### Data for processing ###
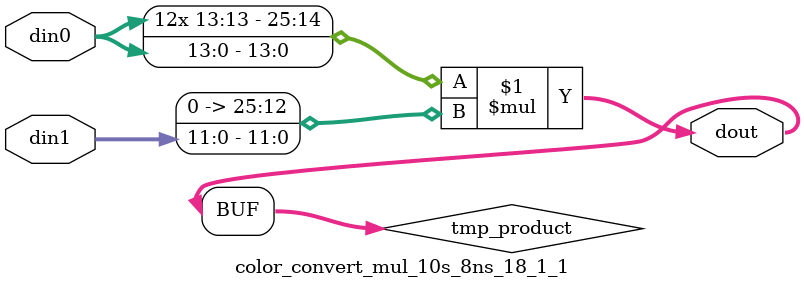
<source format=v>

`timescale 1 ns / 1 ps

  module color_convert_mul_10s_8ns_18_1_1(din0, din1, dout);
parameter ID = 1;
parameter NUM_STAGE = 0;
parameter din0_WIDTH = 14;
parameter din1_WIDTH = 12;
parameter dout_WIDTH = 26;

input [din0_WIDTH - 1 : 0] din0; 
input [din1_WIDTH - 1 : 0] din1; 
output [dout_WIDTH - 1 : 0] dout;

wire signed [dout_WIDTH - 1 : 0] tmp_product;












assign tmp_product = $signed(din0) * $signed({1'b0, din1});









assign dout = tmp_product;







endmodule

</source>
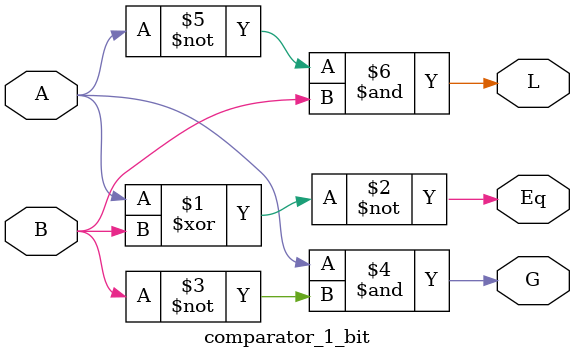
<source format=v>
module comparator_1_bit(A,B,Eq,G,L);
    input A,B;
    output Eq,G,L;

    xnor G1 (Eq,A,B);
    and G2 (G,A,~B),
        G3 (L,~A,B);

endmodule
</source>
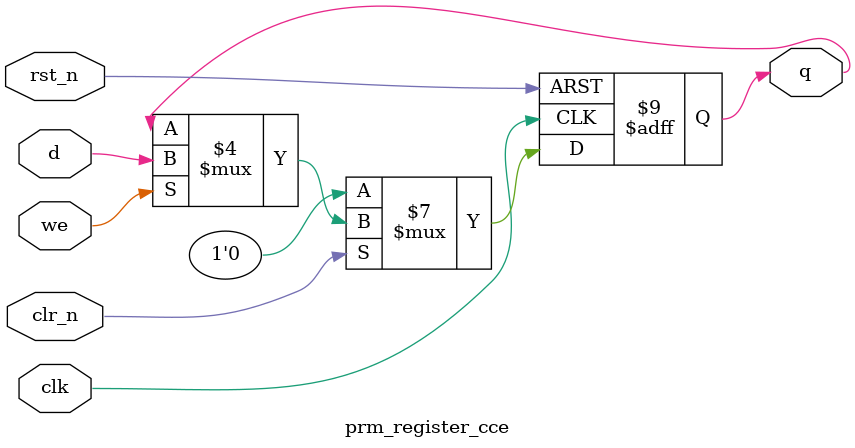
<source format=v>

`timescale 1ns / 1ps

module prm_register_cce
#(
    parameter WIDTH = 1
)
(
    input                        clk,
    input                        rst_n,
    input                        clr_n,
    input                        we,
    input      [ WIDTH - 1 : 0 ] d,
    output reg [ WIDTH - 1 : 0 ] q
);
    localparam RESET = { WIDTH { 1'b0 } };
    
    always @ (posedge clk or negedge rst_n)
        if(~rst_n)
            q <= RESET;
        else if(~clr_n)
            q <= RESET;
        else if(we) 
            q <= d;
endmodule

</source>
###
### Data for processing ###
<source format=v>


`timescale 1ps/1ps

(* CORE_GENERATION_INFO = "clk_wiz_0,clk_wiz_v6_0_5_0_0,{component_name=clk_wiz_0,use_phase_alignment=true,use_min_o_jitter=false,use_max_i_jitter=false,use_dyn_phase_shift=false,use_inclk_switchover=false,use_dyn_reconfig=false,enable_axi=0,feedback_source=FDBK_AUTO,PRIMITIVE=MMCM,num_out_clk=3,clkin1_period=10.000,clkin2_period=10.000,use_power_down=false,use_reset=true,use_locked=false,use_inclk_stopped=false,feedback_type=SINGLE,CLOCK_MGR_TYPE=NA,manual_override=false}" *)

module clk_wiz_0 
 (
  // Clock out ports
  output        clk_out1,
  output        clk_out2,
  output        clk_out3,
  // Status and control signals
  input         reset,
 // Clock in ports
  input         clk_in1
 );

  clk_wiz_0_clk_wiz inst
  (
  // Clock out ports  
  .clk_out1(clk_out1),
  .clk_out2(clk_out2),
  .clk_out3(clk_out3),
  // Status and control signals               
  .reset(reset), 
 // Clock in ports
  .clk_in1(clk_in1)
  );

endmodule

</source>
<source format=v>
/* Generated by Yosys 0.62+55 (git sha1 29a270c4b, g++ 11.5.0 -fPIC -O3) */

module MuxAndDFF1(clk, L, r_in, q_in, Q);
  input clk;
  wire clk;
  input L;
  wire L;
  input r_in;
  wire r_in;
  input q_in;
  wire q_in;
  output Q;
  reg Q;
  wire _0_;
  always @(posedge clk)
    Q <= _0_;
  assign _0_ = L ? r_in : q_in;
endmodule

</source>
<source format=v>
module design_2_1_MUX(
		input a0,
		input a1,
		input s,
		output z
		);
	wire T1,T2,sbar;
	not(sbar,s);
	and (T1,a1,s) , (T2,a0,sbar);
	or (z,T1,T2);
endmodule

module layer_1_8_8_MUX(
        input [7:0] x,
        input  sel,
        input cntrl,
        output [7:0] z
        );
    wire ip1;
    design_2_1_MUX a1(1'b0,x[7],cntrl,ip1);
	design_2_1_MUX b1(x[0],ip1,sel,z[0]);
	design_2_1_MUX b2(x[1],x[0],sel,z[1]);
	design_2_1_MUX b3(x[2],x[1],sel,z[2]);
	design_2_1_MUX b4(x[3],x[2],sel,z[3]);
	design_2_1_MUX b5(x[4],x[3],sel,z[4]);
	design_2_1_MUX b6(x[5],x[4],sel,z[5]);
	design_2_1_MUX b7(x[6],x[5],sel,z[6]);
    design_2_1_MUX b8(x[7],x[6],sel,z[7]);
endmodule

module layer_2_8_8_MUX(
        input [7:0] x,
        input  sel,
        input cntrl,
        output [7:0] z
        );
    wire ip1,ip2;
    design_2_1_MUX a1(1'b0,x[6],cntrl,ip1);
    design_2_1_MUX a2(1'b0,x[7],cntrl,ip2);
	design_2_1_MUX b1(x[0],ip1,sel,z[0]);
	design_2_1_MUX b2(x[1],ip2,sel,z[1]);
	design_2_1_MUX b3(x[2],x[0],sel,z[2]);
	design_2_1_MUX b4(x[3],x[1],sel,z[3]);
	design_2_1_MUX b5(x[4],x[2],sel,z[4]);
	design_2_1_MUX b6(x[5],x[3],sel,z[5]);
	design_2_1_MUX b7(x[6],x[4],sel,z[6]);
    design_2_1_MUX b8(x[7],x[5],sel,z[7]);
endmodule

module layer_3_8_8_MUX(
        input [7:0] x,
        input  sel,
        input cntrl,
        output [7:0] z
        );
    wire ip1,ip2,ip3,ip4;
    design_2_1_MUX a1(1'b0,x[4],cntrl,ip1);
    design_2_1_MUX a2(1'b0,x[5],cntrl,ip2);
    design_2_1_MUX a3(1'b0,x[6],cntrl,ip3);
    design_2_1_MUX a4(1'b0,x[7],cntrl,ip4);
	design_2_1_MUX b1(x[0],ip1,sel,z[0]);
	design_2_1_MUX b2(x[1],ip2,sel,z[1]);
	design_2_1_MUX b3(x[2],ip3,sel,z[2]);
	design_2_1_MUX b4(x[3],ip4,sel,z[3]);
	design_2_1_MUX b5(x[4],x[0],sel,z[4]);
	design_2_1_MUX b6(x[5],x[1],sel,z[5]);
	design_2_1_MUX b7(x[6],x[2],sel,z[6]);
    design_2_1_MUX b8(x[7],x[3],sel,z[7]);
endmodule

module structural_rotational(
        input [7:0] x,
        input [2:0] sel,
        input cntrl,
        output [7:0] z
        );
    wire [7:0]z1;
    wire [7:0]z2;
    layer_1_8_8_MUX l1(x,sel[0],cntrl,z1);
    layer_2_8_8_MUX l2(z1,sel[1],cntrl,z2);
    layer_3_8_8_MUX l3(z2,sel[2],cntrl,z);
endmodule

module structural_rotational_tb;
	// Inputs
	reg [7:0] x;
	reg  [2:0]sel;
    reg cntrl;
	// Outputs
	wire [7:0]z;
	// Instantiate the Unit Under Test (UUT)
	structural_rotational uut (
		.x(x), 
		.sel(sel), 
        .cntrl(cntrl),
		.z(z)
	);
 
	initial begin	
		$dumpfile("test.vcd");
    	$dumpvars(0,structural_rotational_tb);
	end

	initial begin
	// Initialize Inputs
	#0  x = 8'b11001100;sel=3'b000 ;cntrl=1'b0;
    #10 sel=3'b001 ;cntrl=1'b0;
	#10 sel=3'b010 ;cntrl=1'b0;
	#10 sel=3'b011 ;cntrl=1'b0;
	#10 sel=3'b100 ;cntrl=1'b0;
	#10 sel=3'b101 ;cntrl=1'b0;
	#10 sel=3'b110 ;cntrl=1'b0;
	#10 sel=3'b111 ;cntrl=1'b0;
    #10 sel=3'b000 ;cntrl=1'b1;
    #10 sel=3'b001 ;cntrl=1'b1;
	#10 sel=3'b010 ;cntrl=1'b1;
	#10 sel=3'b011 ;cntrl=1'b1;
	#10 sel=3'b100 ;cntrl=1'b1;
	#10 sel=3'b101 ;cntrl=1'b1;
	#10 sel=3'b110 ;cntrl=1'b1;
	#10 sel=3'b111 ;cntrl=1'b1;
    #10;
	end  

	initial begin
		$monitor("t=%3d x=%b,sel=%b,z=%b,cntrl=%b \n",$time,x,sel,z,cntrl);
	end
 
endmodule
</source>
###
- [Task to carry out]:
Lines from the entries that contain the word "ports" are what the answer must hold.

- [Result]:
  // Clock out ports
 // Clock in ports
  // Clock out ports  
 // Clock in ports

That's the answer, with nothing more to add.